BEGIN Entries provided

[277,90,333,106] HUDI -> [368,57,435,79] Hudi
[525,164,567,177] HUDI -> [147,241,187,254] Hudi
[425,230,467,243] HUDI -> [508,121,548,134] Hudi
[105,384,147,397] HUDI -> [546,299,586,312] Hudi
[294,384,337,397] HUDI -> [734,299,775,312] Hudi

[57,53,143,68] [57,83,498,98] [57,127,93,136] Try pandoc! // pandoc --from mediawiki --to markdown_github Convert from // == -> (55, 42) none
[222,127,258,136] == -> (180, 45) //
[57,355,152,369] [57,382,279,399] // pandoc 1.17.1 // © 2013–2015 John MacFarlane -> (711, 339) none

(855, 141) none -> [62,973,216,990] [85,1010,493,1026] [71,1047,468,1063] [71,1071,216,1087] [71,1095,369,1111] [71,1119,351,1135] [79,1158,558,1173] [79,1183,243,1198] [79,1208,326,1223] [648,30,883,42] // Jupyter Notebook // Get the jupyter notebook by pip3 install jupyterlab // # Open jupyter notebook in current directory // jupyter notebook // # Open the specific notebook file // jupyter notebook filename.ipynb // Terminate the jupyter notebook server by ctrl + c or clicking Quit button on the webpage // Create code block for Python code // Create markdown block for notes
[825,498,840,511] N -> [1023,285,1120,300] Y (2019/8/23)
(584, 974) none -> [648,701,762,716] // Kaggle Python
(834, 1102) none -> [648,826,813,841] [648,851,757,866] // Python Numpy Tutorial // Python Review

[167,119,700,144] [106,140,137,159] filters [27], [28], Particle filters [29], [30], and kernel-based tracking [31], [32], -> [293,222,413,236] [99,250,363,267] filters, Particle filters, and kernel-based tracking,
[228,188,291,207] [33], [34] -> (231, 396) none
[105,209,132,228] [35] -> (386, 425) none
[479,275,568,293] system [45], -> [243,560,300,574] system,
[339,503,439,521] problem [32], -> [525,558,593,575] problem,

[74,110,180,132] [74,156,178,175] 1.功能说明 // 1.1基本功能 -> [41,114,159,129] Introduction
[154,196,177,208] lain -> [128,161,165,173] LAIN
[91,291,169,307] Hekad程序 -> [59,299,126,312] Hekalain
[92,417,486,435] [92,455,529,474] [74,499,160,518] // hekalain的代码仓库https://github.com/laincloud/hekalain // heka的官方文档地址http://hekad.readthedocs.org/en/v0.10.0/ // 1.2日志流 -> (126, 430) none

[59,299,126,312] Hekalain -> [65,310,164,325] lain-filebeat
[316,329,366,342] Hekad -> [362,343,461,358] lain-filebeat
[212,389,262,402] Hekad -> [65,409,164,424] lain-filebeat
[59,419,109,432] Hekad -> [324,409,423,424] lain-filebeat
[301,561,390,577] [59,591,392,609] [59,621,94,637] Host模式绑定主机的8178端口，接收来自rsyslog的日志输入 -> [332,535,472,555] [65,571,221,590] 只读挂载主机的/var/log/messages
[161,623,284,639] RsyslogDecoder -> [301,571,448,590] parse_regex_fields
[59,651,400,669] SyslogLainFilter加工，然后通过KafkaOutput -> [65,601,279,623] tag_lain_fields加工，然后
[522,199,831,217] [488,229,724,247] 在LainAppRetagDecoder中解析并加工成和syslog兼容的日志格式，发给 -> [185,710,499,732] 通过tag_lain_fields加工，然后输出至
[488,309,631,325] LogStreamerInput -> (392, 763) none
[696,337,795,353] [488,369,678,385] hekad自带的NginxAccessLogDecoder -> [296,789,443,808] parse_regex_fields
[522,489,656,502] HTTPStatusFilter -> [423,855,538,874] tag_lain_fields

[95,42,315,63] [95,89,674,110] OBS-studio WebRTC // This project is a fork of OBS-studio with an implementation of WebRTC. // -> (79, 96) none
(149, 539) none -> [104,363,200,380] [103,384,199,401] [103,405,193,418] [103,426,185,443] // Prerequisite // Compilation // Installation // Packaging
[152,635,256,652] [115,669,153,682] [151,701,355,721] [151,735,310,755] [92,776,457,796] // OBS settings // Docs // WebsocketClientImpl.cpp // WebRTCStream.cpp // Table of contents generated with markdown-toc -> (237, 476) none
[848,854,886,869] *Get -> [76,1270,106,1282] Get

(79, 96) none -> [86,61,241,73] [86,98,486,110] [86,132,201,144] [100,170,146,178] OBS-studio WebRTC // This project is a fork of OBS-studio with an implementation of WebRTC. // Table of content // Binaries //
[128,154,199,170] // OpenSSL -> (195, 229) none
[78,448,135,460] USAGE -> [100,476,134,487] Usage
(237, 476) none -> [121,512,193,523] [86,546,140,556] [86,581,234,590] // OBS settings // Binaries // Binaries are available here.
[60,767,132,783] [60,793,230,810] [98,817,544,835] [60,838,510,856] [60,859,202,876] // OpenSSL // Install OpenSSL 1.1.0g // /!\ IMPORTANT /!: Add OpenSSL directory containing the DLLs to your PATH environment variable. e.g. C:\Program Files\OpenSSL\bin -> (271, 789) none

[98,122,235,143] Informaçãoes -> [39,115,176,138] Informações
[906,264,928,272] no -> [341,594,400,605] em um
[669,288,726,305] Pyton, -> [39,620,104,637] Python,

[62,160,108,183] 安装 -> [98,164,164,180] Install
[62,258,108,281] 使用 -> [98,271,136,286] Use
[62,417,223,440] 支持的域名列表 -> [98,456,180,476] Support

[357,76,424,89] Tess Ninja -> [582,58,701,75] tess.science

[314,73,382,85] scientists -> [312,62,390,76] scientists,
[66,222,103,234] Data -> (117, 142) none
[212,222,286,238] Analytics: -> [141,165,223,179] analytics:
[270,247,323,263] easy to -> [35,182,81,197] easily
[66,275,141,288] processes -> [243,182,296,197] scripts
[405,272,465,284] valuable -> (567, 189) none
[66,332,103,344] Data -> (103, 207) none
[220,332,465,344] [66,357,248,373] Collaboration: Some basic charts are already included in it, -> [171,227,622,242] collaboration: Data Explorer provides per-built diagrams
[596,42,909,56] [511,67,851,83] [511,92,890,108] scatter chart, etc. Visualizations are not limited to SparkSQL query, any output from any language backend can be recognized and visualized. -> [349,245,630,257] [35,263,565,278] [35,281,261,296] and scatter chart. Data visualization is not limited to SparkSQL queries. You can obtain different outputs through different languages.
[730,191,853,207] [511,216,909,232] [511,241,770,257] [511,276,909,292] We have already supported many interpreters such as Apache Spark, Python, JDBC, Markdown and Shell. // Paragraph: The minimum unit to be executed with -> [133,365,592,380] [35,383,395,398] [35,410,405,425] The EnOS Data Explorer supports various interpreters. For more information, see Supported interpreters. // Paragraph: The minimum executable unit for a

END Entries provided

**Task brief**
Provide only the number of lines in the records containing the string "Data".

**Reply to the exercise**
5